MONTRÉAL - Ottawa manque de transparence dans son financement de la reconstruction en Haïti et impose un modèle de développement économique subordonné à ses intérêts commerciaux, conclut une nouvelle étude.

Si l'engagement de fonds du Canada est jugé «satisfaisant» comparativement à d'autres pays donateurs, la façon dont les sommes sont réparties demeure obscure, indique le chercheur Paul Cliche dans un rapport rendu public jeudi, à quelques jours du quatrième anniversaire du séisme qui a ravagé la Perle des Antilles.

«On a des données globales sur les projets financés, mais ça nous vient du rapporteur de l'ONU. Et dans les données globales, on dit que les deux tiers de l'aide à la reconstruction (554,8 millions $) rentrent dans la catégorie 'non spécifiée'. Donc on n'a pas une vision globale», a exposé M. Cliche.

De façon générale, l'aide canadienne est «susceptible d'avoir un impact positif» sur les conditions de vie de la population haïtienne, signale le chercheur de l'Université de Montréal, qui a effectué cette recherche à la demande de l'organisme Concertation pour Haïti (CPH).

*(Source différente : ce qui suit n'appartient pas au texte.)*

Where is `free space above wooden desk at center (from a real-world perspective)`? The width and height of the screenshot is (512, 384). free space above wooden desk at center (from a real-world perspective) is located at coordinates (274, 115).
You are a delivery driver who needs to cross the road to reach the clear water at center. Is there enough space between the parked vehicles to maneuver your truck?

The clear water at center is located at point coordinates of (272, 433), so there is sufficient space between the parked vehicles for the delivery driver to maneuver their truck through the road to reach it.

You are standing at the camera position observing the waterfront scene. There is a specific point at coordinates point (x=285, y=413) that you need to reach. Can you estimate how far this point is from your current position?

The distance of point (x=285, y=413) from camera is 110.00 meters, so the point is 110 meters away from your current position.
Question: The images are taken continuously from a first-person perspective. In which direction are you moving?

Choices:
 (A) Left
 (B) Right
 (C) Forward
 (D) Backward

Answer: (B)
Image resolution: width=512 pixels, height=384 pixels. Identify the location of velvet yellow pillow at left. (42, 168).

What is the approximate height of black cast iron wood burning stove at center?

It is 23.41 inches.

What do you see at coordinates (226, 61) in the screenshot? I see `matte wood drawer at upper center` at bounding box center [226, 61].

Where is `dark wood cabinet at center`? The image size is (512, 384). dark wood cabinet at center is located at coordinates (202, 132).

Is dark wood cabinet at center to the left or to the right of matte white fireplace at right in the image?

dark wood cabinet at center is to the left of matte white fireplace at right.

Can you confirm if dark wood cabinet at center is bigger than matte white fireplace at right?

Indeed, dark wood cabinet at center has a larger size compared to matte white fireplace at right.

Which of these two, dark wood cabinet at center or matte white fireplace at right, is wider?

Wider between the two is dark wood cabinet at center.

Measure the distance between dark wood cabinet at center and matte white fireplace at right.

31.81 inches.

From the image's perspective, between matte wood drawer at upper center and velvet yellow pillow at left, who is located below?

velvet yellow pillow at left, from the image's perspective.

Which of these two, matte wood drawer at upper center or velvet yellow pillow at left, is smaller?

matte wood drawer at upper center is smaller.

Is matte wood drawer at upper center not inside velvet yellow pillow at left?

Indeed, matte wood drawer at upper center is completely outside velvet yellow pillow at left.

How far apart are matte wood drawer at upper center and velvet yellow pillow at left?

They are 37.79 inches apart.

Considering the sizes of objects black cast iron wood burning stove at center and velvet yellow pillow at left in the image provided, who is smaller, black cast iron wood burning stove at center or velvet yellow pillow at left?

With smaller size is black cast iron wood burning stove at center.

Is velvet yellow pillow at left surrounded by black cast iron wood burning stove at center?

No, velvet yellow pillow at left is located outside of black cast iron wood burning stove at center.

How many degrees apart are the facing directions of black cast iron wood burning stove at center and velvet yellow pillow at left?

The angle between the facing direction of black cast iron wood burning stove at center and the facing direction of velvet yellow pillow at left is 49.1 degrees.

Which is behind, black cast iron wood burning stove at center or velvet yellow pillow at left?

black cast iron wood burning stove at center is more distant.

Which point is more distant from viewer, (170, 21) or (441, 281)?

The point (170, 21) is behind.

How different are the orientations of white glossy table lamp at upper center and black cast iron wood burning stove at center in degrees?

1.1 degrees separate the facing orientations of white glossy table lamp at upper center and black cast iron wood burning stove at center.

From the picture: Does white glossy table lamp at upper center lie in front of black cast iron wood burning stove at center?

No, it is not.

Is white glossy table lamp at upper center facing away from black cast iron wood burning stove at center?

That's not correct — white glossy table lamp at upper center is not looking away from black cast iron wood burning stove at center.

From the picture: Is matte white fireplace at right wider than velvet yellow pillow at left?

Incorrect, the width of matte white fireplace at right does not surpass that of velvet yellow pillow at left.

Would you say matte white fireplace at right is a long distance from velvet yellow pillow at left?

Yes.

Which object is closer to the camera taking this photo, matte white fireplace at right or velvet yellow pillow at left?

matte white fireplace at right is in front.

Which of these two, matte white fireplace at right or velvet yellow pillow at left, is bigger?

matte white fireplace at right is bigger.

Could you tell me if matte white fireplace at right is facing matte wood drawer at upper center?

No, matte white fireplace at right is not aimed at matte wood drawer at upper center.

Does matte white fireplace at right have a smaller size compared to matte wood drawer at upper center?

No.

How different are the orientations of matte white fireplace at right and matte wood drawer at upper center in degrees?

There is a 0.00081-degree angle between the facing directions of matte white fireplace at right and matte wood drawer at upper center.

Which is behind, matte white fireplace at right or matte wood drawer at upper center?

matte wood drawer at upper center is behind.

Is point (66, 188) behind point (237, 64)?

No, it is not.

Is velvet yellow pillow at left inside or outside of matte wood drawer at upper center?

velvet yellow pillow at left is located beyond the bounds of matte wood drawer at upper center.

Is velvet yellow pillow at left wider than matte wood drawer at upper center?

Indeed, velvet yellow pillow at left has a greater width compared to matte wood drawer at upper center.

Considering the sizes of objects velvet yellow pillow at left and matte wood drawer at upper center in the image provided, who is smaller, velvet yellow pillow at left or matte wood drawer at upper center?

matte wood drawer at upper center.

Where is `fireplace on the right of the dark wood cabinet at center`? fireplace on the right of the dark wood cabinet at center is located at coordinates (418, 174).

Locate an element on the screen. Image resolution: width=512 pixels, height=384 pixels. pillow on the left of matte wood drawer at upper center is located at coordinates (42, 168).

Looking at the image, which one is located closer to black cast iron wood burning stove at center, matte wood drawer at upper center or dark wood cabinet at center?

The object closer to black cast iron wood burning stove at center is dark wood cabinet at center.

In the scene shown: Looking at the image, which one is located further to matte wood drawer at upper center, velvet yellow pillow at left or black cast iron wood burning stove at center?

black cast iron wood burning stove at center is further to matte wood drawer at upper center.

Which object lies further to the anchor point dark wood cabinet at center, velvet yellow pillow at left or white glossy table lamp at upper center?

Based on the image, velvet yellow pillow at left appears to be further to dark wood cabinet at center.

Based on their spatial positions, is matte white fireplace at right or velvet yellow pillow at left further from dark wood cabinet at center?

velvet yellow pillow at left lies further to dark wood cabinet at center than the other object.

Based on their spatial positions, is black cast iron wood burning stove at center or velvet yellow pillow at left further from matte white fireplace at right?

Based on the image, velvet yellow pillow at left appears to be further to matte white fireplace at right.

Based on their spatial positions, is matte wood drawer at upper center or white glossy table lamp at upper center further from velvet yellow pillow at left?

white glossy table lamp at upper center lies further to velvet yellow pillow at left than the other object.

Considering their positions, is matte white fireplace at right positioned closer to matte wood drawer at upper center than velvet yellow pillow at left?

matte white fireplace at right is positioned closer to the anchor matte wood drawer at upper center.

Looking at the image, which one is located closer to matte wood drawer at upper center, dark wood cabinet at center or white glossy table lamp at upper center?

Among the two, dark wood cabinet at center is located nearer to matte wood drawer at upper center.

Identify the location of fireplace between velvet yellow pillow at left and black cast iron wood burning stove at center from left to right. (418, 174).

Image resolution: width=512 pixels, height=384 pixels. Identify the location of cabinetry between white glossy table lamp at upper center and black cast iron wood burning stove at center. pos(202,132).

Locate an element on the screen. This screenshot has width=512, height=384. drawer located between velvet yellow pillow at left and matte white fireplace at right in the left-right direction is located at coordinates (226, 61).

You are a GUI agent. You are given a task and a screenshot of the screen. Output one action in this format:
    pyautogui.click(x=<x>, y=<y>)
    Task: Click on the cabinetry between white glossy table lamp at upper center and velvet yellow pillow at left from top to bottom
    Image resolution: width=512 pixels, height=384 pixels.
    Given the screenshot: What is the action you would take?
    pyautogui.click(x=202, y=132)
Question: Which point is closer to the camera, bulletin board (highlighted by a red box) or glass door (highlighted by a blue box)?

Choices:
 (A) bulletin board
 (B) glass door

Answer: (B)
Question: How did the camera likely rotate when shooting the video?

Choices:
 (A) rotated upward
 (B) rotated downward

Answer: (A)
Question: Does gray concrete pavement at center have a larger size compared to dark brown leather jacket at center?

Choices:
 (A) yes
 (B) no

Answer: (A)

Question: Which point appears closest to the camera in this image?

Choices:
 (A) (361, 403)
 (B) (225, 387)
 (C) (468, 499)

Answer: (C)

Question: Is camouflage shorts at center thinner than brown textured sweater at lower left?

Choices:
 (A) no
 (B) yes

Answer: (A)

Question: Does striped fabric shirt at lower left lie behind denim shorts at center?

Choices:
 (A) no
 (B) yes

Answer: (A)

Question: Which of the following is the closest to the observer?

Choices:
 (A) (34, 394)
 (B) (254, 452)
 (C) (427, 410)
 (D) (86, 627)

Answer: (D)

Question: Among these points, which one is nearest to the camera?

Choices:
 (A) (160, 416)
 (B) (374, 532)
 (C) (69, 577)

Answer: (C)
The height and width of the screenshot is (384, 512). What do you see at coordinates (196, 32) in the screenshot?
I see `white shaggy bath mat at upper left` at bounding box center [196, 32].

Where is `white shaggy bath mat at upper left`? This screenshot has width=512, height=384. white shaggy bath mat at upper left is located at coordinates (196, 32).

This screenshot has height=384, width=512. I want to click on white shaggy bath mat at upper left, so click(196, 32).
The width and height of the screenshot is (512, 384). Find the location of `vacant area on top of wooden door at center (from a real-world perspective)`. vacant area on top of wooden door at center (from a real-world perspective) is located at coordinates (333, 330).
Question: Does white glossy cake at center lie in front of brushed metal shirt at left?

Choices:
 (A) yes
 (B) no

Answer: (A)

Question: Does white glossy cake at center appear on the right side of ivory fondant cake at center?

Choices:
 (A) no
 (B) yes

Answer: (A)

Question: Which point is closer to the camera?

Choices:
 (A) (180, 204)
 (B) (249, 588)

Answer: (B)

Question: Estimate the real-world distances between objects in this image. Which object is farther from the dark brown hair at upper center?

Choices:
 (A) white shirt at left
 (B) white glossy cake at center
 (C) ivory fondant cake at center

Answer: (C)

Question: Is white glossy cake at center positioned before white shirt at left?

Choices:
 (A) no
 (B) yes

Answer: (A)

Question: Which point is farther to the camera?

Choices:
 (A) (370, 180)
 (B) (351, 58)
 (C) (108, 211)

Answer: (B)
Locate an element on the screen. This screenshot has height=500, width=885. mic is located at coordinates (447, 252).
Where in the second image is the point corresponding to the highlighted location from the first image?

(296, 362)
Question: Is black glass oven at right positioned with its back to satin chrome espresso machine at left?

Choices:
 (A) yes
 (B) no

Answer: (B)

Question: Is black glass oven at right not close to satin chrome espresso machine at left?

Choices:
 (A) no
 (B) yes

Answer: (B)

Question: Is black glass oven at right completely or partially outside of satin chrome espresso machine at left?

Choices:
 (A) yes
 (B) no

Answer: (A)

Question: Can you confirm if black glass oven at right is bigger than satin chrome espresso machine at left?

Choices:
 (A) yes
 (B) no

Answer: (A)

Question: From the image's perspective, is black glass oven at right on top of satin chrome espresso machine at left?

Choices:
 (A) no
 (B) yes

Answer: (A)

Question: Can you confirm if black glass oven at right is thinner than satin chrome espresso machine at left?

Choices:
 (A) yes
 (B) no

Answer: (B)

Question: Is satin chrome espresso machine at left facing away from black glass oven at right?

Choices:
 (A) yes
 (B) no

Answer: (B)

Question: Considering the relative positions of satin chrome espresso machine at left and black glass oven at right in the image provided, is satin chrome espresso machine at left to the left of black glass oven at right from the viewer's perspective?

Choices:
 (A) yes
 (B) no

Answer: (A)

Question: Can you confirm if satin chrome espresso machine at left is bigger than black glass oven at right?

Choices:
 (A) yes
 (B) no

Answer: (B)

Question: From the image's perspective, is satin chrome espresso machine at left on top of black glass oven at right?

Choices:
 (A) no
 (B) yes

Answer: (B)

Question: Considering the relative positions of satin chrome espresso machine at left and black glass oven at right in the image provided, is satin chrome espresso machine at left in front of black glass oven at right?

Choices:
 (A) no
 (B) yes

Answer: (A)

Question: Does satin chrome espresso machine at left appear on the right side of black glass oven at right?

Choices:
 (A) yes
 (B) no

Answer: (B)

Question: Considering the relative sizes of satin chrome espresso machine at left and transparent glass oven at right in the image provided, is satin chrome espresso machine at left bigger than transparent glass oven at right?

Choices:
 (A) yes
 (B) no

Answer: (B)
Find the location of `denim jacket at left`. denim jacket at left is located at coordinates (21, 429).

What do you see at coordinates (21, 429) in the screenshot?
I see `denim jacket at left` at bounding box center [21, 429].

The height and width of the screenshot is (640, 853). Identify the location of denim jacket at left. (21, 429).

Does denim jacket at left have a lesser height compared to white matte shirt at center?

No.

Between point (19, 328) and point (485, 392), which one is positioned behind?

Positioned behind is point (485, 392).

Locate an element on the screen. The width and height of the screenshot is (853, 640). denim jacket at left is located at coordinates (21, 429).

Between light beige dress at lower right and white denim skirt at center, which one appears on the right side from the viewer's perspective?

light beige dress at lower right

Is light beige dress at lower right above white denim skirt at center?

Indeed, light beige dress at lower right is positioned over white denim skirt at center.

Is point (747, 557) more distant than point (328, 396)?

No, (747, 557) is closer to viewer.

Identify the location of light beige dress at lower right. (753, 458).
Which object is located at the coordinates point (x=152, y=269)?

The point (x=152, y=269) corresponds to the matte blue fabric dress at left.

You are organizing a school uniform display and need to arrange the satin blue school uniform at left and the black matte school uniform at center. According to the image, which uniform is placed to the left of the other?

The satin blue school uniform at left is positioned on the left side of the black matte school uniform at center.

Mais il ne suffit pas de délier les cordons de la bourse pour escompter obtenir des résultats tangibles, a plaidé M. Cliche, selon qui la question du logement est «loin d'être réglée».

Le tremblement de terre meurtrier du 12 janvier 2010 a détruit environ 200 000 maisons en plus de jeter à la rue environ 1,3 million de personnes.

Selon les données des Nations unies publiées le 30 septembre 2013, 171 974 personnes demeurent encore sur 306 sites temporaires, et les objectifs en matière de reconstruction ont été atteints dans une proportion de 13 pour cent.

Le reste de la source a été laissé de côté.